Par ailleurs et surtout, concernant les moyens de téléconsultation utilisés, le décret permet pour la première fois l’utilisation de toute plateforme permettant la communication vidéo. Il est en effet indiqué que les professionnels de santé auront la possibilité d’utiliser « n'importe lequel des moyens technologiques actuellement disponibles pour réaliser une vidéotransmission » pour des patients atteints ou potentiellement infectés par le Covid-19.
Cette mesure constitue un assouplissement considérable – et inédit – de la position prise par la Caisse Nationale de l’Assurance Maladie en septembre 2018 qui indiquait que si si les outils de communication vidéos existants sur le marché tels que Skype ou Facetime apparaissent suffisamment sécurisés pour l’échange vidéo avec le patient lorsqu’il est connu, ils ne remplissaient toutefois pas les conditions de sécurité suffisantes pour les échanges de documents médicaux.
Désormais, dans le cadre de l’état d’urgence sanitaire, l’utilisation de tout moyen technologique est ainsi possible et considérée comme une solution complète couvrant même les échanges de documents médicaux, telles que photos, diagnostics au test du COVID-19 ou certificats médicaux avec des patients jusqu’alors inconnus du professionnel de santé.
L’extension de la téléconsultation à toutes les plateformes de communication répond bien évidemment ici à un objectif immédiat de protection de la santé dans des circonstances exceptionnelles. Cependant, ces nouvelles règles suscitent des interrogations concernant le traitement des données de santé ainsi échangées entre le médecin et le patient. En effet, si l’assouplissement des règles encadrant la téléconsultation semble favorablement accueilli par le corps médical car la téléconsultation peut faciliter considérablement la prise en charge des patients n’ayant pas développé une forme grave du Covid-19, il n’est pas exclu que l’usage de toute plateforme numérique devienne in fine systématique dans la pratique des téléconsultations une fois la pandémie passée. Il est vrai que la CNIL n’a pas été consultée avant la publication du Décret, et il n’est pas exclu que cette dernière intervienne a posteriori afin de s’assurer que les traitements de données mis en œuvre respectent le cadre juridique de protection des données à caractère personnel si cette pratique perdure dans le temps.

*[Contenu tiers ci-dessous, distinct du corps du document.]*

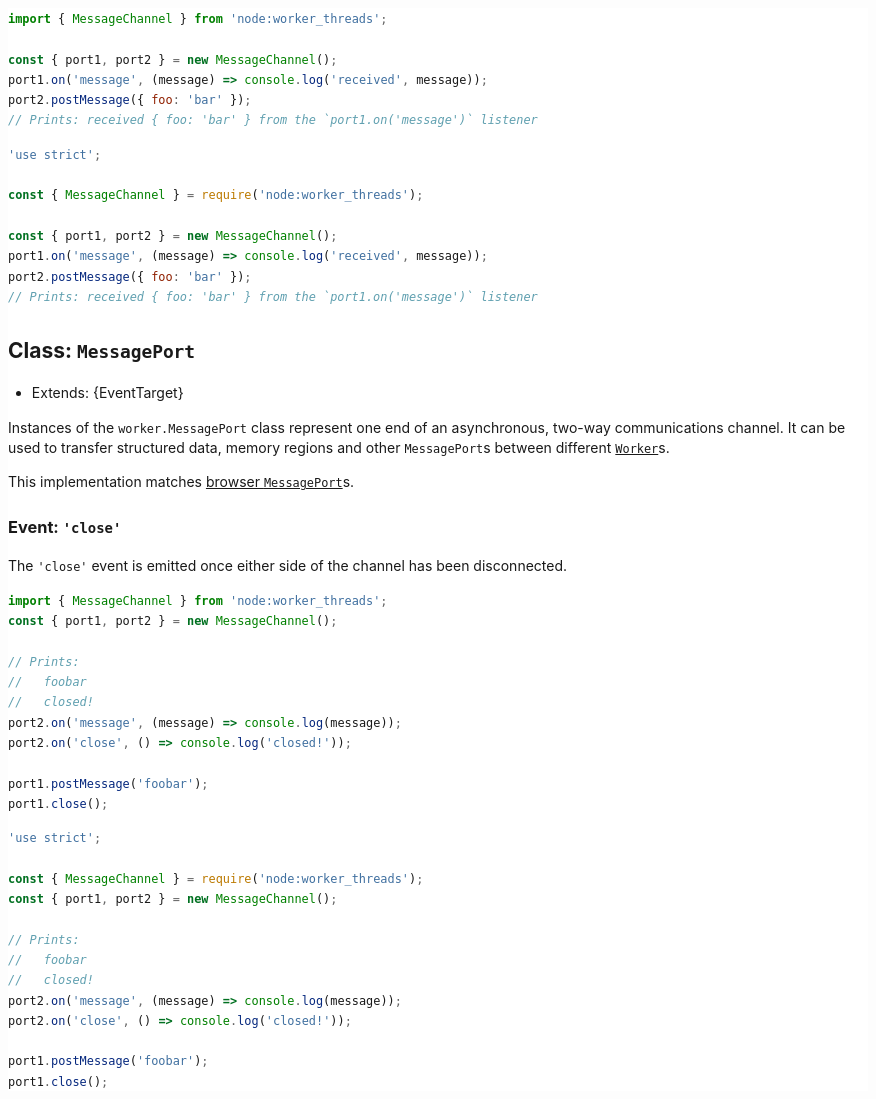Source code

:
 ```mjs
import { MessageChannel } from 'node:worker_threads';

const { port1, port2 } = new MessageChannel();
port1.on('message', (message) => console.log('received', message));
port2.postMessage({ foo: 'bar' });
// Prints: received { foo: 'bar' } from the `port1.on('message')` listener
```

```cjs
'use strict';

const { MessageChannel } = require('node:worker_threads');

const { port1, port2 } = new MessageChannel();
port1.on('message', (message) => console.log('received', message));
port2.postMessage({ foo: 'bar' });
// Prints: received { foo: 'bar' } from the `port1.on('message')` listener
```

## Class: `MessagePort`



* Extends: {EventTarget}

Instances of the `worker.MessagePort` class represent one end of an
asynchronous, two-way communications channel. It can be used to transfer
structured data, memory regions and other `MessagePort`s between different
[`Worker`][]s.

This implementation matches [browser `MessagePort`][]s.

### Event: `'close'`



The `'close'` event is emitted once either side of the channel has been
disconnected.

```mjs
import { MessageChannel } from 'node:worker_threads';
const { port1, port2 } = new MessageChannel();

// Prints:
//   foobar
//   closed!
port2.on('message', (message) => console.log(message));
port2.on('close', () => console.log('closed!'));

port1.postMessage('foobar');
port1.close();
```

```cjs
'use strict';

const { MessageChannel } = require('node:worker_threads');
const { port1, port2 } = new MessageChannel();

// Prints:
//   foobar
//   closed!
port2.on('message', (message) => console.log(message));
port2.on('close', () => console.log('closed!'));

port1.postMessage('foobar');
port1.close();
```


[Addons worker support]: addons.md#worker-support
[ECMAScript module loader]: esm.md#data-imports
[HTML structured clone algorithm]: https://developer.mozilla.org/en-US/docs/Web/API/Web_Workers_API/Structured_clone_algorithm
[Signals events]: process.md#signal-events
[Web Workers]: https://developer.mozilla.org/en-US/docs/Web/API/Web_Workers_API
[`'close'` event]: #event-close
[`'exit'` event]: #event-exit
[`'online'` event]: #event-online
[`--max-old-space-size`]: cli.md#--max-old-space-sizesize-in-mib
[`--max-semi-space-size`]: cli.md#--max-semi-space-sizesize-in-mib
[`AsyncResource`]: async_hooks.md#class-asyncresource
[`Buffer.allocUnsafe()`]: buffer.md#static-method-bufferallocunsafesize
[`ERR_MISSING_MESSAGE_PORT_IN_TRANSFER_LIST`]: errors.md#err_missing_message_port_in_transfer_list
[`ERR_WORKER_MESSAGING_ERRORED`]: errors.md#err_worker_messaging_errored
[`ERR_WORKER_MESSAGING_FAILED`]: errors.md#err_worker_messaging_failed
[`ERR_WORKER_MESSAGING_SAME_THREAD`]: errors.md#err_worker_messaging_same_thread
[`ERR_WORKER_MESSAGING_TIMEOUT`]: errors.md#err_worker_messaging_timeout
[`ERR_WORKER_NOT_RUNNING`]: errors.md#err_worker_not_running
[`FileHandle`]: fs.md#class-filehandle
[`MessagePort`]: #class-messageport
[`WebAssembly.Module`]: https://developer.mozilla.org/en-US/docs/Web/JavaScript/Reference/Global_Objects/WebAssembly/Module
[`Worker constructor options`]: #new-workerfilename-options
[`Worker`]: #class-worker
[`data:` URL]: https://developer.mozilla.org/en-US/docs/Web/HTTP/Basics_of_HTTP/Data_URIs
[`fs.close()`]: fs.md#fsclosefd-callback
[`fs.open()`]: fs.md#fsopenpath-flags-mode-callback
[`markAsUntransferable()`]: #workermarkasuntransferableobject
[`node:cluster` module]: cluster.md
[`perf_hooks.performance`]: perf_hooks.md#perf_hooksperformance
[`perf_hooks` `eventLoopUtilization()`]: perf_hooks.md#performanceeventlooputilizationutilization1-utilization2
[`port.on('message')`]: #event-message
[`port.onmessage()`]: https://developer.mozilla.org/en-US/docs/Web/API/MessagePort/onmessage
[`port.postMessage()`]: #portpostmessagevalue-transferlist
[`process.abort()`]: process.md#processabort
[`process.chdir()`]: process.md#processchdirdirectory
[`process.env`]: process.md#processenv
[`process.execArgv`]: process.md#processexecargv
[`process.exit()`]: process.md#processexitcode
[`process.stderr`]: process.md#processstderr
[`process.stdin`]: process.md#processstdin
[`process.stdout`]: process.md#processstdout
[`process.title`]: process.md#processtitle
[`require('node:worker_threads').isMainThread`]: #workerismainthread
[`require('node:worker_threads').parentPort.on('message')`]: #event-message
[`require('node:worker_threads').parentPort.postMessage()`]: #workerpostmessagevalue-transferlist
[`require('node:worker_threads').parentPort`]: #workerparentport
[`require('node:worker_threads').threadId`]: #workerthreadid
[`require('node:worker_threads').workerData`]: #workerworkerdata
[`trace_events`]: tracing.md
[`v8.getHeapSnapshot()`]: v8.md#v8getheapsnapshotoptions
[`v8.getHeapStatistics()`]: v8.md#v8getheapstatistics
[`vm`]: vm.md
[`worker.SHARE_ENV`]: #workershare_env
[`worker.on('message')`]: #event-message_1
[`worker.postMessage()`]: #workerpostmessagevalue-transferlist
[`worker.terminate()`]: #workerterminate
[`worker.threadId`]: #workerthreadid_1
[async-resource-worker-pool]: async_context.md#using-asyncresource-for-a-worker-thread-pool
[browser `MessagePort`]: https://developer.mozilla.org/en-US/docs/Web/API/MessagePort
[child processes]: child_process.md
[contextified]: vm.md#what-does-it-mean-to-contextify-an-object
[v8.serdes]: v8.md#serialization-api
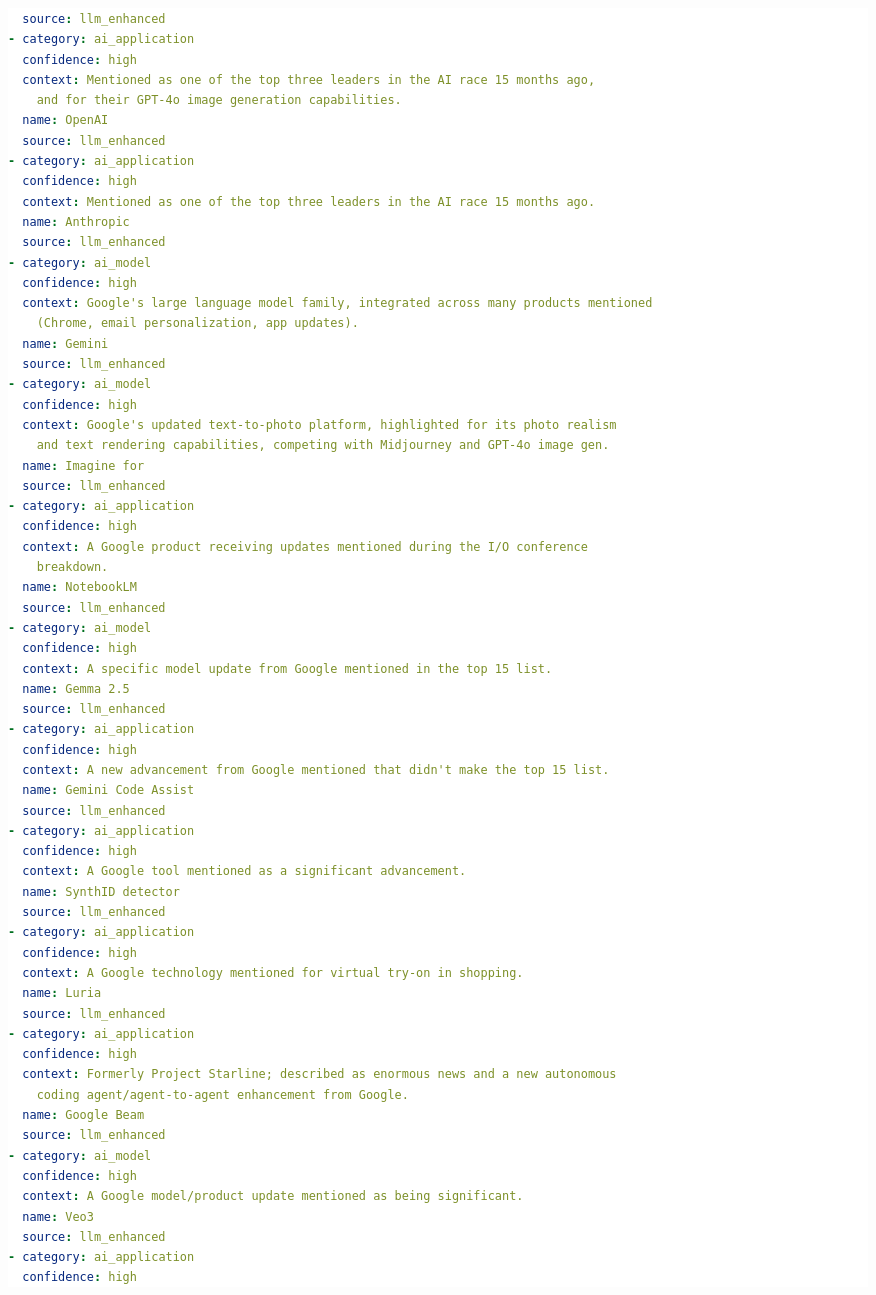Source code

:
 ```yaml
  source: llm_enhanced
- category: ai_application
  confidence: high
  context: Mentioned as one of the top three leaders in the AI race 15 months ago,
    and for their GPT-4o image generation capabilities.
  name: OpenAI
  source: llm_enhanced
- category: ai_application
  confidence: high
  context: Mentioned as one of the top three leaders in the AI race 15 months ago.
  name: Anthropic
  source: llm_enhanced
- category: ai_model
  confidence: high
  context: Google's large language model family, integrated across many products mentioned
    (Chrome, email personalization, app updates).
  name: Gemini
  source: llm_enhanced
- category: ai_model
  confidence: high
  context: Google's updated text-to-photo platform, highlighted for its photo realism
    and text rendering capabilities, competing with Midjourney and GPT-4o image gen.
  name: Imagine for
  source: llm_enhanced
- category: ai_application
  confidence: high
  context: A Google product receiving updates mentioned during the I/O conference
    breakdown.
  name: NotebookLM
  source: llm_enhanced
- category: ai_model
  confidence: high
  context: A specific model update from Google mentioned in the top 15 list.
  name: Gemma 2.5
  source: llm_enhanced
- category: ai_application
  confidence: high
  context: A new advancement from Google mentioned that didn't make the top 15 list.
  name: Gemini Code Assist
  source: llm_enhanced
- category: ai_application
  confidence: high
  context: A Google tool mentioned as a significant advancement.
  name: SynthID detector
  source: llm_enhanced
- category: ai_application
  confidence: high
  context: A Google technology mentioned for virtual try-on in shopping.
  name: Luria
  source: llm_enhanced
- category: ai_application
  confidence: high
  context: Formerly Project Starline; described as enormous news and a new autonomous
    coding agent/agent-to-agent enhancement from Google.
  name: Google Beam
  source: llm_enhanced
- category: ai_model
  confidence: high
  context: A Google model/product update mentioned as being significant.
  name: Veo3
  source: llm_enhanced
- category: ai_application
  confidence: high
```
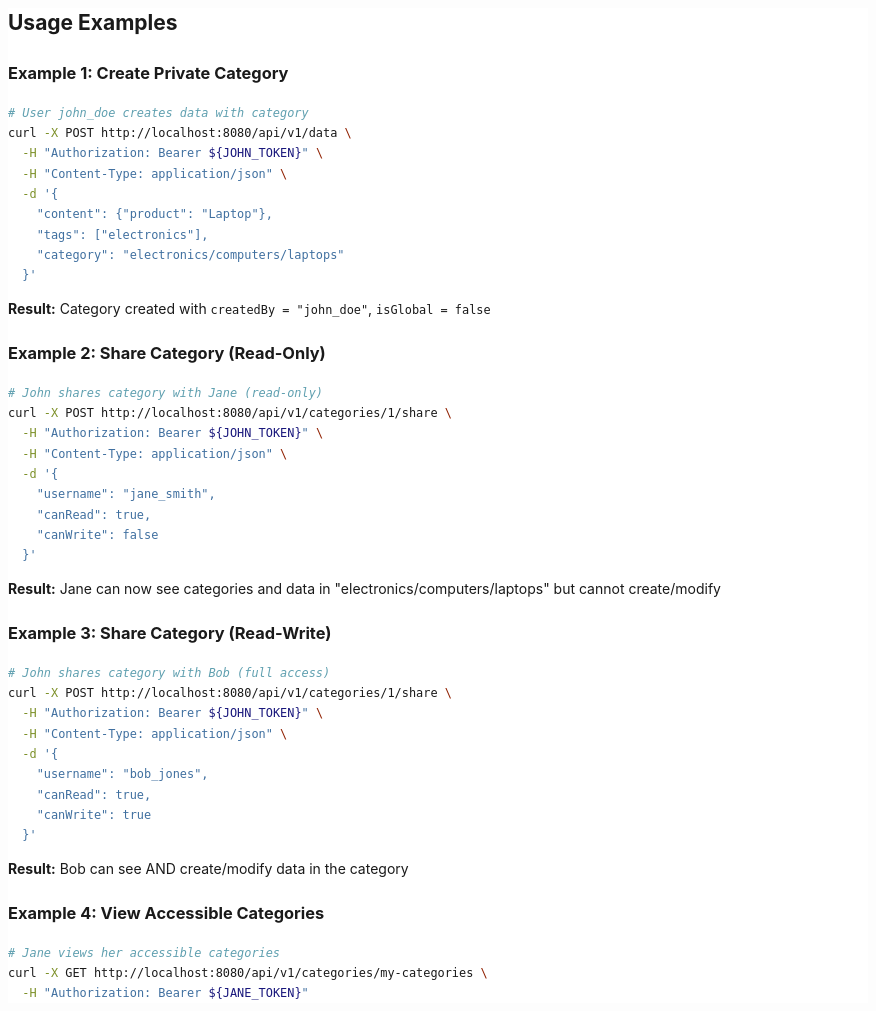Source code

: ## Usage Examples

### Example 1: Create Private Category
```bash
# User john_doe creates data with category
curl -X POST http://localhost:8080/api/v1/data \
  -H "Authorization: Bearer ${JOHN_TOKEN}" \
  -H "Content-Type: application/json" \
  -d '{
    "content": {"product": "Laptop"},
    "tags": ["electronics"],
    "category": "electronics/computers/laptops"
  }'
```

**Result:** Category created with `createdBy = "john_doe"`, `isGlobal = false`

### Example 2: Share Category (Read-Only)
```bash
# John shares category with Jane (read-only)
curl -X POST http://localhost:8080/api/v1/categories/1/share \
  -H "Authorization: Bearer ${JOHN_TOKEN}" \
  -H "Content-Type: application/json" \
  -d '{
    "username": "jane_smith",
    "canRead": true,
    "canWrite": false
  }'
```

**Result:** Jane can now see categories and data in "electronics/computers/laptops" but cannot create/modify

### Example 3: Share Category (Read-Write)
```bash
# John shares category with Bob (full access)
curl -X POST http://localhost:8080/api/v1/categories/1/share \
  -H "Authorization: Bearer ${JOHN_TOKEN}" \
  -H "Content-Type: application/json" \
  -d '{
    "username": "bob_jones",
    "canRead": true,
    "canWrite": true
  }'
```

**Result:** Bob can see AND create/modify data in the category

### Example 4: View Accessible Categories
```bash
# Jane views her accessible categories
curl -X GET http://localhost:8080/api/v1/categories/my-categories \
  -H "Authorization: Bearer ${JANE_TOKEN}"
```
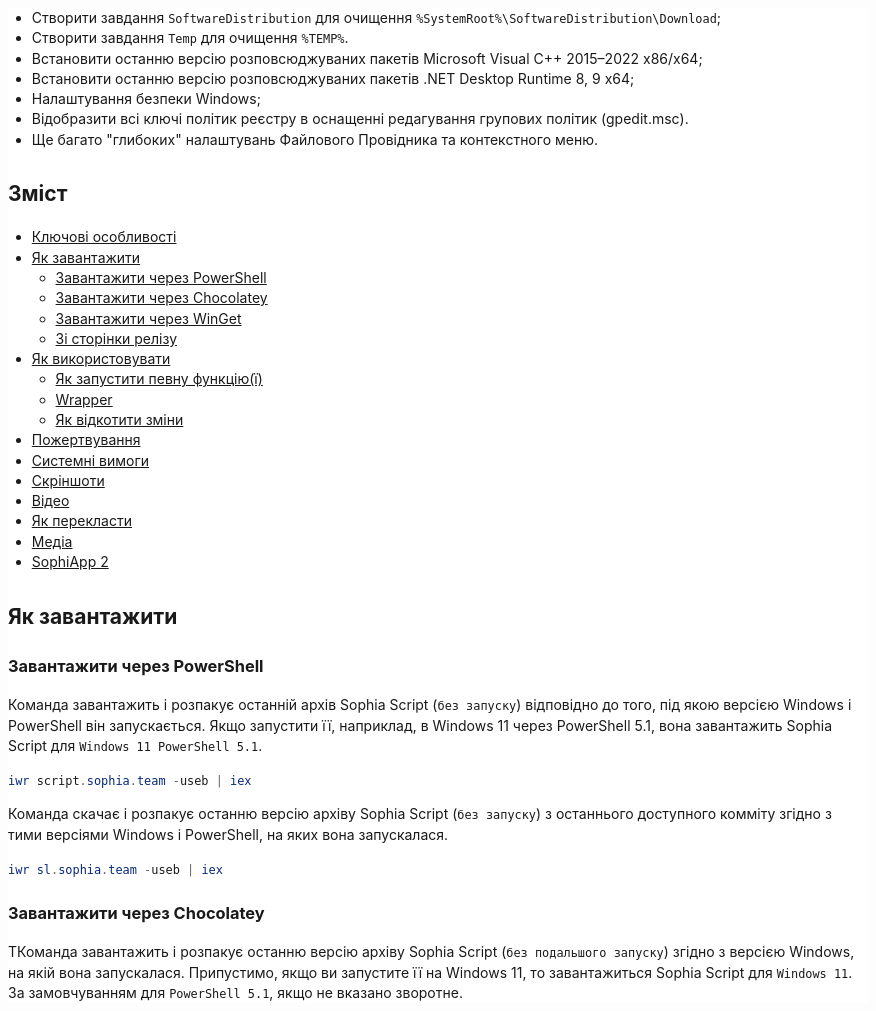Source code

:   * Створити завдання `SoftwareDistribution` для очищення `%SystemRoot%\SoftwareDistribution\Download`;
  * Створити завдання `Temp` для очищення `%TEMP%`.
* Встановити останню версію розповсюджуваних пакетів Microsoft Visual C++ 2015–2022 x86/x64;
* Встановити останню версію розповсюджуваних пакетів .NET Desktop Runtime 8, 9 x64;
* Налаштування безпеки Windows;
* Відобразити всі ключі політик реєстру в оснащенні редагування групових політик (gpedit.msc).
* Ще багато "глибоких" налаштувань Файлового Провідника та контекстного меню.

## Зміст

* [Ключові особливості](#ключові-особливості)
* [Як завантажити](#як-завантажити)
  * [Завантажити через PowerShell](#завантажити-через-powershell)
  * [Завантажити через Chocolatey](#завантажити-через-chocolatey)
  * [Завантажити через WinGet](#завантажити-через-winget)
  * [Зі сторінки релізу](#зі-сторінки-релізу)
* [Як використовувати](#як-використовувати)
  * [Як запустити певну функцію(ї)](#як-запустити-певну-функціюї)
  * [Wrapper](#wrapper)
  * [Як відкотити зміни](#як-відкотити-зміни)
* [Пожертвування](#пожертвування)
* [Системні вимоги](#системні-вимоги)
* [Скріншоти](#скріншоти)
* [Відео](#відео)
* [Як перекласти](#як-перекласти)
* [Медіа](#медіа)
* [SophiApp 2](#sophiapp-2-c--winui-3)

## Як завантажити

### Завантажити через PowerShell

Команда завантажить і розпакує останній архів Sophia Script (`без запуску`) відповідно до того, під якою версією Windows і PowerShell він запускається. Якщо запустити її, наприклад, в Windows 11 через PowerShell 5.1, вона завантажить Sophia Script для `Windows 11 PowerShell 5.1`.

```powershell
iwr script.sophia.team -useb | iex
```

Команда скачає і розпакує останню версію архіву Sophia Script (`без запуску`) з останнього доступного комміту згідно з тими версіями Windows і PowerShell, на яких вона запускалася.

```powershell
iwr sl.sophia.team -useb | iex
```

### Завантажити через Chocolatey

TКоманда завантажить і розпакує останню версію архіву Sophia Script (`без подальшого запуску`) згідно з версією Windows, на якій вона запускалася. Припустимо, якщо ви запустите її на Windows 11, то завантажиться Sophia Script для `Windows 11`. За замовчуванням для `PowerShell 5.1`, якщо не вказано зворотне.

Mais l’assouplissement ainsi engagé montre qu’il est possible de faire autrement, et plus simple. Il répond à un besoin exprimé depuis longtemps. Il n’est pas sûr qu’une marche arrière soit possible, ce qui bouleverserait alors la donne en matière de télémédecine et de MedTech plus généralement.
- Décret N° 2020-227 du 9 mars 2020 adaptant les conditions du bénéficie des prestations en espèces d’assurance maladie et de prise en charge des actes de télémédecine pour les patients atteints du Covid-19.
- En France, le médecin traitent est celui qui coordonne l’ensemble des soins reçus par son patient et l’oriente si nécessaire vers un médecin spécialiste.